To attain its services earnings contribution goals for fiscal 2001 the company
will have to meet its obligations under the agreements underlying its sales backlog.
Also, the company must expand its contract subscription base (through new contract
signings and contract renewals), increase its revenues through other technology
services, primarily network services, Web-Availability services, and IT CAP Solutions,
and contain costs. The
company's ability to obtain new business and realize revenue on its sales backlog
depends on its ability to anticipate technological changes, develop services to
meet customer requirements on a global basis and achieve delivery of services
that meet customer requirements on a domestic and global basis. In addition, with
respect to new business opportunities, the company must successfully compete with
organizations offering similar services.
The company's liquidity depends, in part, on its access to capital markets, specifically
medium-te m and senior notes, and commercial paper, and on its lines of credit
and the willingness of the banks to renew these lines. If the company was not
able to refinance its indebtedness or obtain new financing under these circumstances,
the company would have to consider other options, including: sales of some assets;
sales of equity; negotiations with lenders to restructure applicable indebtedness;
or other options available to the company under applicable law. Further, the Company's
cash flow from operating activities is dependent on a number of variables, including,
but not limited to, the ability of the Company to implement its strategic plan
and respond to external market conditions, the ability of the Company to dispose
of the securities held by Comdisco Ventures, timely payment by its customers,
global economic conditions and controlling operating costs and expenses. Securities
held by Comdisco Ventures are generally subject to lockups restricting its ability
to sell until several months after an initial public offering. The public market
for high technology and other emerging growth companies is extremely volatile.
Such volatility may adversely affect the ability of the company to dispose of
the securities held by Comdisco Ventures and the value of those securities on
the date of sale. Unrealized gains are based upon market and business data available
to the Company as of today's date and is subject to change based on additional
market and business data as it becomes available.
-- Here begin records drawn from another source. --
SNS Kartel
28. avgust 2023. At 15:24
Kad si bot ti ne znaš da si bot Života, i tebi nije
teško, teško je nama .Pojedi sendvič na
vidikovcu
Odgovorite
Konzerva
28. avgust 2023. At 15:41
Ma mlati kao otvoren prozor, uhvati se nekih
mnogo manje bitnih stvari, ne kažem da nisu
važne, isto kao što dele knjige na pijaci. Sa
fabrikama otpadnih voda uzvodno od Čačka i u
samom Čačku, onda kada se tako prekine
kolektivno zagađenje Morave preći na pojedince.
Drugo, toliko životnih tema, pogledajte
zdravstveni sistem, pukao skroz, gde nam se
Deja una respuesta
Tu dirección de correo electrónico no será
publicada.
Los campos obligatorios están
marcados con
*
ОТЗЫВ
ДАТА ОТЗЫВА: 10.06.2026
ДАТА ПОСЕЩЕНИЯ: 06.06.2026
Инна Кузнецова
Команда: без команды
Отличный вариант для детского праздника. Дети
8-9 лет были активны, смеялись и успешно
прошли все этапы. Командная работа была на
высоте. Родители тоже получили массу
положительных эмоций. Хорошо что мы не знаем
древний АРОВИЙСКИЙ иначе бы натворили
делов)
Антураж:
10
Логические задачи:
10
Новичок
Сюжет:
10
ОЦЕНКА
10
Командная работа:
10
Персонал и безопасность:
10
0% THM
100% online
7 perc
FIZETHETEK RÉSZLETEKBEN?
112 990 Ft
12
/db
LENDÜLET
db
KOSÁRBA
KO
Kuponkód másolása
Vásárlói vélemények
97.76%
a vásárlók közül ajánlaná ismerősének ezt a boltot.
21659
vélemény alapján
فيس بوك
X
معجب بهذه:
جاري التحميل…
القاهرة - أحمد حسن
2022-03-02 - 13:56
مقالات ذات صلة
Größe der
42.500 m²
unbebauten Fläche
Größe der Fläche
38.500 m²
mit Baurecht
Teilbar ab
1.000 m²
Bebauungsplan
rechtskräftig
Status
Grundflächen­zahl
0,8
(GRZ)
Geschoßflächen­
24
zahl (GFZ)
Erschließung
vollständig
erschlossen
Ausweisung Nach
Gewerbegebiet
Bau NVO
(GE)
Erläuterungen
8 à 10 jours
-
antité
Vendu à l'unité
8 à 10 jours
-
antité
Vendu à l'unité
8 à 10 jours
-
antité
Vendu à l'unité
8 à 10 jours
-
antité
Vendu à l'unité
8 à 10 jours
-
Additional factors that would cause results to differ are discussed in the company's
Form 10-Q for the quarter ended June 30, 2000. The company undertakes no obligation
to publicly update or revise any forward-looking statement whether as a result
of new information, future events or otherwise.
About Comdisco: Comdisco (www.comdisco.com) provides global technology services
to help its customers maximize technology functionality, predictability and availability,
while freeing them from the complexity of managing their technology. The Rosemont,
(IL) company offers a complete suite of infor mation technology services including
business continuity, Web-Availability(SM), network, and IT Control and Predictability
Solutions(SM). Comdisco also offers equipment solutions to key vertical industries,
including electronics, telecommunications, pharmaceutical, biotechnology and manufacturing.
Through its Ventures division, Comdisco is providing equipment leasing and other
financing and services to venture capital backed start-up companies. The company's
revenue for the 12 months ended September 30, 2000 was $3.9 billion.